▶ **ОТРЫВОК ДЛЯ ЧТЕНИЯ**

┌──

Поэтому слияние двух основных партий пришлось оправдывать как чрезвычайную меру в исключительно сложной ситуации, и ссылка на «длительный, тлеющий кризис, за которым с глубокой тревогой следил наш народ <…>» прозвучала и в правительственной декларации нового канцлера в декабре 1966 года. На самом деле экономические показатели ухудшались с лета 1966 года, и в 1967 году впервые в истории ФРГ было отмечено снижение валового внутреннего продукта (–0,3 процента). Рост цен, а также рост безработицы до 2,5 процента весной 1967 года также воспринимались как тревожные сигналы, тем более что в некоторых кризисных секторах, таких как горнодобывающая или текстильная промышленность, эти показатели были еще выше. Но это все еще не был настоящий экономический кризис, скорее «временное замедление темпов экономического роста». Ярко выраженное ощущение кризиса в то время нельзя объяснить только экономическими данными, которые были все еще хороши по европейским стандартам. Это было скорее результатом неуверенности в том, достаточно ли сильна ФРГ, чтобы пережить серьезный экономический кризис, или, как многие опасались, экономический кризис будет сопровождаться социальной и политической дестабилизацией страны[1]
.Ввиду слабого роста экономики, растущих цен, бюджетного дефицита, кризиса горнодобывающей промышленности в Рурской области и отставания в сфере образования, почти все политические силы согласились с тем, что эти проблемы не могут быть решены с помощью традиционной либеральной экономической политики Эрхарда. Напротив, как объяснил канцлер Кизингер в своем правительственном заявлении, теперь необходима коренная модернизация экономики и экономической политики, определяемая перспективным государственным планированием, «новая политика глобального контроля», с помощью которой все сферы внутренней политики могут быть «рассчитаны на долгосрочную перспективу и скоординированы друг с другом». С помощью долгосрочного финансового планирования и новых типов консультативных и координационных органов должна была быть достигнута цель «контролируемого расширения» экономики с постоянным темпом роста около 4 процентов.

└──

▶ **ЧТО ТРЕБУЕТСЯ**
Продолжите текст о замедлении экономики ФРГ в 1966–1967 годах, начав сразу после его последнего предложения.

▶ **ВХОДНЫЕ ДАННЫЕ**

┌──

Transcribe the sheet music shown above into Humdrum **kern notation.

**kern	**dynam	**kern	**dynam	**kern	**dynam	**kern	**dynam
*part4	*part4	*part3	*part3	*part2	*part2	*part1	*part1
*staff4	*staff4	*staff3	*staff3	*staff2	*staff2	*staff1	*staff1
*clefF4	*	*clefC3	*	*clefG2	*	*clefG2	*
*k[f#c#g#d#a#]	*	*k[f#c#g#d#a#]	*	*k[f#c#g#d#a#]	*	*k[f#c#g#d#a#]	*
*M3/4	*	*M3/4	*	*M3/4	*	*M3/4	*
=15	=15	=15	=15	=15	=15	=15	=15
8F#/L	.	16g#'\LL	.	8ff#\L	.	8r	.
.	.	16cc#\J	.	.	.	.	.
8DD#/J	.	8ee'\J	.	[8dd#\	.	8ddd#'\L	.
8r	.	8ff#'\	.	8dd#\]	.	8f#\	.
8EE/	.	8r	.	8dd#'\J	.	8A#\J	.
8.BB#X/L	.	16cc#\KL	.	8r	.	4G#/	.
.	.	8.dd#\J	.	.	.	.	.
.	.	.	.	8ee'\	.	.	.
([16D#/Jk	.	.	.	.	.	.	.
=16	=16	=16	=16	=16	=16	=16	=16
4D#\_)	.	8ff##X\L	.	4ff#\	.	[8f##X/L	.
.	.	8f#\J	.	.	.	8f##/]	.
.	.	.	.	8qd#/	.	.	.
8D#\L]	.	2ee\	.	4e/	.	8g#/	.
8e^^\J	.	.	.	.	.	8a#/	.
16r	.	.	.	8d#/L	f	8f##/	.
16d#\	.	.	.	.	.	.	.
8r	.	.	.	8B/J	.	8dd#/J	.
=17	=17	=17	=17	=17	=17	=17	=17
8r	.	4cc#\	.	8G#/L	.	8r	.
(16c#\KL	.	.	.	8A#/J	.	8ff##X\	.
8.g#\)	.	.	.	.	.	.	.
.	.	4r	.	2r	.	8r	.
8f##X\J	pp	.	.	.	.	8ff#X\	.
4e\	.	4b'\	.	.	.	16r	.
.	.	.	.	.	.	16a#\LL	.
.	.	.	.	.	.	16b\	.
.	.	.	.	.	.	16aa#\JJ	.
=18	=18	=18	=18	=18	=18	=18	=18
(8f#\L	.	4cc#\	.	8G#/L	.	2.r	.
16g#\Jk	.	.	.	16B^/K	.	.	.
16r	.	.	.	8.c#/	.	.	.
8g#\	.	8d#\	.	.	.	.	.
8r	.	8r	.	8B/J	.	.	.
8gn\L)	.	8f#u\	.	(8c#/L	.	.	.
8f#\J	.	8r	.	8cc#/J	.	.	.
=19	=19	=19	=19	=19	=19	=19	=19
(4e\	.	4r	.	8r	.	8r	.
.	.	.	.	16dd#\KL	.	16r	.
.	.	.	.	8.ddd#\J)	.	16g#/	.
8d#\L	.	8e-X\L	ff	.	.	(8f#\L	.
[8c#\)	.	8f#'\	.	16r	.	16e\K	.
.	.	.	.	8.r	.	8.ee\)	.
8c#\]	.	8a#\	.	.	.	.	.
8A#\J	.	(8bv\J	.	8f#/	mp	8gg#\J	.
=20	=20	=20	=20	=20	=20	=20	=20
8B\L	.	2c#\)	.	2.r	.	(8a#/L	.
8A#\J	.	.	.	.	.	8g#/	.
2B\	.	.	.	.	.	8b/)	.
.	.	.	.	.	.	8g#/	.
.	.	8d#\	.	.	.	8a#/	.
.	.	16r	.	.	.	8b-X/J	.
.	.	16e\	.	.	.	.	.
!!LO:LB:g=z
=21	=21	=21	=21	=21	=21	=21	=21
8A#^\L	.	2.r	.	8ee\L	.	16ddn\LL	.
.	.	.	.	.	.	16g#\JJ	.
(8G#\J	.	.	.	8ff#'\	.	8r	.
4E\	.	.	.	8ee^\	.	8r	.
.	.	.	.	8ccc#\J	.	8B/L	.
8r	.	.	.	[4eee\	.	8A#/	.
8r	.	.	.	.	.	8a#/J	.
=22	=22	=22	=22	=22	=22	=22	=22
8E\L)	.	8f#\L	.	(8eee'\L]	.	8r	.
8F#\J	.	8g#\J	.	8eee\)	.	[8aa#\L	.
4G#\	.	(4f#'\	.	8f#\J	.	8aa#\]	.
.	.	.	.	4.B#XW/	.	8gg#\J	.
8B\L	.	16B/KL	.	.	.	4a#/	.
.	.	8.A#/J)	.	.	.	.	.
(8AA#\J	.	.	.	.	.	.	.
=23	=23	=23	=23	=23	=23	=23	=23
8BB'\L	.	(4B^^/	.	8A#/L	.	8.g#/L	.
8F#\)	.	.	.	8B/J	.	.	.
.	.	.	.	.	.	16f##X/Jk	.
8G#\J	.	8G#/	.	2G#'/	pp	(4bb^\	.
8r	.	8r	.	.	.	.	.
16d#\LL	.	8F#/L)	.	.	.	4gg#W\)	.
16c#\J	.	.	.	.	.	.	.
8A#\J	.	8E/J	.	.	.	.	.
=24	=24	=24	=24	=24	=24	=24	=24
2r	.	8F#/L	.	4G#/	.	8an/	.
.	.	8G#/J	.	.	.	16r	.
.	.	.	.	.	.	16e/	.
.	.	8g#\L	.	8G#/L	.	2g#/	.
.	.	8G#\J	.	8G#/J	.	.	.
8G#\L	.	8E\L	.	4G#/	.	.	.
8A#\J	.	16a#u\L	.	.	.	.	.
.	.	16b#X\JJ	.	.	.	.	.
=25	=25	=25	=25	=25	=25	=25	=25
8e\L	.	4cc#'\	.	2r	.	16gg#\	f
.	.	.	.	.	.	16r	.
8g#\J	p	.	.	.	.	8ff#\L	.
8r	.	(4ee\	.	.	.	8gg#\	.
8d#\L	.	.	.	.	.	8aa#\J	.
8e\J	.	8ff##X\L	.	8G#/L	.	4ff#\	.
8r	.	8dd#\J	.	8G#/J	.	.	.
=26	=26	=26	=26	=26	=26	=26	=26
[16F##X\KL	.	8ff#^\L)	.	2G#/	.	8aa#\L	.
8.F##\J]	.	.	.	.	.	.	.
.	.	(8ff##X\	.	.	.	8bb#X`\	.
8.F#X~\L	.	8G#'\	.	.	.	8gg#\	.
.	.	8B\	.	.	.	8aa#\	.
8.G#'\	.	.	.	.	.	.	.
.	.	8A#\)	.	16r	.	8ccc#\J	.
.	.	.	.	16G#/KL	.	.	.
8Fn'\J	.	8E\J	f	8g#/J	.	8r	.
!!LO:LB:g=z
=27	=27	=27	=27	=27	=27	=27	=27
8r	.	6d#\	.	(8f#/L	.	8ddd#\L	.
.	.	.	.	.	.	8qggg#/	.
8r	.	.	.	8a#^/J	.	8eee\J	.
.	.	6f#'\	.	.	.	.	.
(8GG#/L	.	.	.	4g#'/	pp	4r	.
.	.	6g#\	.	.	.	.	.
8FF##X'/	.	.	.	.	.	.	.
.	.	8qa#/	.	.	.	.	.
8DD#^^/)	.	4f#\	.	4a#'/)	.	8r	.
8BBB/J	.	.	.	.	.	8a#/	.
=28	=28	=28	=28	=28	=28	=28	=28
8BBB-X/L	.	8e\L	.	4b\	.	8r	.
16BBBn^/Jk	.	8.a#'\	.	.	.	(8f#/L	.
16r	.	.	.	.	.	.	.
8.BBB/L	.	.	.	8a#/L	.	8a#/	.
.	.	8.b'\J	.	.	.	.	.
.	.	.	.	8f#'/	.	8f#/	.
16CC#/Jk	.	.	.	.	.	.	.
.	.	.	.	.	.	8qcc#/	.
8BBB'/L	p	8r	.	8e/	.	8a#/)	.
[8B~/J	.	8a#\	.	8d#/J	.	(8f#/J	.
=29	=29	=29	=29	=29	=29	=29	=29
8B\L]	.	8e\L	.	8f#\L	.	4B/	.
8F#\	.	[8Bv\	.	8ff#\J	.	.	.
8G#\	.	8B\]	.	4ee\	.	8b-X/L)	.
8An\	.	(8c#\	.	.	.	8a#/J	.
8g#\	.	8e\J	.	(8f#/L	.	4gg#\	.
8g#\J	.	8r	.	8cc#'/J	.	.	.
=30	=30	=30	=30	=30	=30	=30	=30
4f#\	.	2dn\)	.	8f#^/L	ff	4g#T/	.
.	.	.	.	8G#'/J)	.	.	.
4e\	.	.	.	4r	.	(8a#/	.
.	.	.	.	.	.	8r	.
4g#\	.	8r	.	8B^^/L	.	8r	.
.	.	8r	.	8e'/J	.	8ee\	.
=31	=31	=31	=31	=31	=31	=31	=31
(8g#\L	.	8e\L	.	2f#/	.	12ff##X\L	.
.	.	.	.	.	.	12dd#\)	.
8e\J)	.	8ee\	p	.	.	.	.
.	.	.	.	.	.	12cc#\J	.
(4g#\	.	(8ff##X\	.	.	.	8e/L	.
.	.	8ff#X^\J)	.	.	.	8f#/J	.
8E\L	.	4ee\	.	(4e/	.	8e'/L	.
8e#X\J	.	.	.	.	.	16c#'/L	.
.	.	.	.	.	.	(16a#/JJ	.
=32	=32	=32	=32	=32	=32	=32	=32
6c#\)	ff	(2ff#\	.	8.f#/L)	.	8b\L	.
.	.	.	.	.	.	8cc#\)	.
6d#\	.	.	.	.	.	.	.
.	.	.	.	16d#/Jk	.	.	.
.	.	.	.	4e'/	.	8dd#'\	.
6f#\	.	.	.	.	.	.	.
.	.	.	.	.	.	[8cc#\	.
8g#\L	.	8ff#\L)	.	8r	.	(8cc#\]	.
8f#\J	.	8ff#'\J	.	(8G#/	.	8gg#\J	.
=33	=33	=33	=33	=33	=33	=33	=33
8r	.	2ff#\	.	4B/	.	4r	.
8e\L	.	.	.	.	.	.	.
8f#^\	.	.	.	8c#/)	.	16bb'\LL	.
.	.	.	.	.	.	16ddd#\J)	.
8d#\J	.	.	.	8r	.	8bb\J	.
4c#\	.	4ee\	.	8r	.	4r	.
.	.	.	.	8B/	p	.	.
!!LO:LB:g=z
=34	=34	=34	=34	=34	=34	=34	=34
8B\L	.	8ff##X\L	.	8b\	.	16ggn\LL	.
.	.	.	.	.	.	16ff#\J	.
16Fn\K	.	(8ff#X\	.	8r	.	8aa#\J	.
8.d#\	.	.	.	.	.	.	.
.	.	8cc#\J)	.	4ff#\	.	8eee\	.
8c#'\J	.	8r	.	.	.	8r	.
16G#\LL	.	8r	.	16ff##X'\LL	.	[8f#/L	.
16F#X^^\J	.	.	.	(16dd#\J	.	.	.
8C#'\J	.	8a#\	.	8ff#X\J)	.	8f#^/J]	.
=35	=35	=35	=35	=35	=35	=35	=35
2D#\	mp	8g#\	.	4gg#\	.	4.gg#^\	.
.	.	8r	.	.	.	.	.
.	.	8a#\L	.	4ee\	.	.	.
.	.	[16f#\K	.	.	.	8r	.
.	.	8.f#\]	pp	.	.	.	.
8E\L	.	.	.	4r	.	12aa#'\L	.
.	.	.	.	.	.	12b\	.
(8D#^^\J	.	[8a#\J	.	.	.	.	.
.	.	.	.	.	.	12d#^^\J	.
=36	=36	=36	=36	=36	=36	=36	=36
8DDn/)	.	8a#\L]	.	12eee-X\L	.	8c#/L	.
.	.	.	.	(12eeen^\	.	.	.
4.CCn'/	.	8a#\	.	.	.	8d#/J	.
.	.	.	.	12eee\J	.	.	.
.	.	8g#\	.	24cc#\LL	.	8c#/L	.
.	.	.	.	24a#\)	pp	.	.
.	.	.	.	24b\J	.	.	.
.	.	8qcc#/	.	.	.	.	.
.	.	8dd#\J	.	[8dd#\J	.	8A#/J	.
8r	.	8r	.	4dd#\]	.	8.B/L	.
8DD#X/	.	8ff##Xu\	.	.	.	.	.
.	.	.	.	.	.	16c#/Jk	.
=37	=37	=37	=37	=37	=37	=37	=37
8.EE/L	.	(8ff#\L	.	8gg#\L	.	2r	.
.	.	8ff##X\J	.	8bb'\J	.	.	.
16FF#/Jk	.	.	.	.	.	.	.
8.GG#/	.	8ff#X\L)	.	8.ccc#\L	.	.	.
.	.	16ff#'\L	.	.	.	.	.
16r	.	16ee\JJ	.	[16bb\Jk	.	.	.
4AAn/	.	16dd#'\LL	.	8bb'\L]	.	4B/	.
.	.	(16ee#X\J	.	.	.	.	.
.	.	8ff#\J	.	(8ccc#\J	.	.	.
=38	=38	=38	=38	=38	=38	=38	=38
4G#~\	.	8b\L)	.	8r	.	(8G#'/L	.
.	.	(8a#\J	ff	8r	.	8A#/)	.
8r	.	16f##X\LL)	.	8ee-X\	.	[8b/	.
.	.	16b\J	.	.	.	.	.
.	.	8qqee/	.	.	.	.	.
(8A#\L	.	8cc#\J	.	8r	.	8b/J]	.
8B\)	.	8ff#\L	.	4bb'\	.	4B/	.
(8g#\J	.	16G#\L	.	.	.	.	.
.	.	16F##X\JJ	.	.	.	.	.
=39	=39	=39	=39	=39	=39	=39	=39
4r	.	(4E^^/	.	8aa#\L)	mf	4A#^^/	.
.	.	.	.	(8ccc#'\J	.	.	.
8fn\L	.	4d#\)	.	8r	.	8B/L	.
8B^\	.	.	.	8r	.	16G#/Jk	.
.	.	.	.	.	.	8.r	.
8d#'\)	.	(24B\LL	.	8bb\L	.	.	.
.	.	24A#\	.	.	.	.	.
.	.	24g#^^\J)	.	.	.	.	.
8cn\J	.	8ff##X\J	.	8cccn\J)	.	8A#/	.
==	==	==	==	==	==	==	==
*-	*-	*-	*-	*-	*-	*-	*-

└──

▶ **ОТВЕТ**
Оглядываясь назад, поражаешься, насколько быстро в ФРГ произошел переход от рыночно-либеральной к кейнсианской экономической политике. Теперь это изменение соответствовало уже упомянутой тенденции оптимизма в планировании, которое преобладало в большинстве западных индустриальных стран с начала 1960‑х годов. Однако его можно рассматривать и как реакцию на чрезвычайные экономические и технологические успехи Советского Союза и его сателлитов, по крайней мере с точки зрения внешнего восприятия. Многие на Западе были убеждены, что системное соревнование между Востоком и Западом не может быть выиграно только за счет свободной игры рыночных сил, тем более что некоторые из наиболее важных областей этого соревнования – такие, как сельское хозяйство, социальная политика, научные исследования или оборона – в любом случае не зависели от рыночных сил и в первую очередь определялись политическими условиями. Именно перенос критерия научности в политику, прежде всего, способствовал развитию планового мышления в правительствах промышленно развитых стран в столь сильной, хотя и различной степени.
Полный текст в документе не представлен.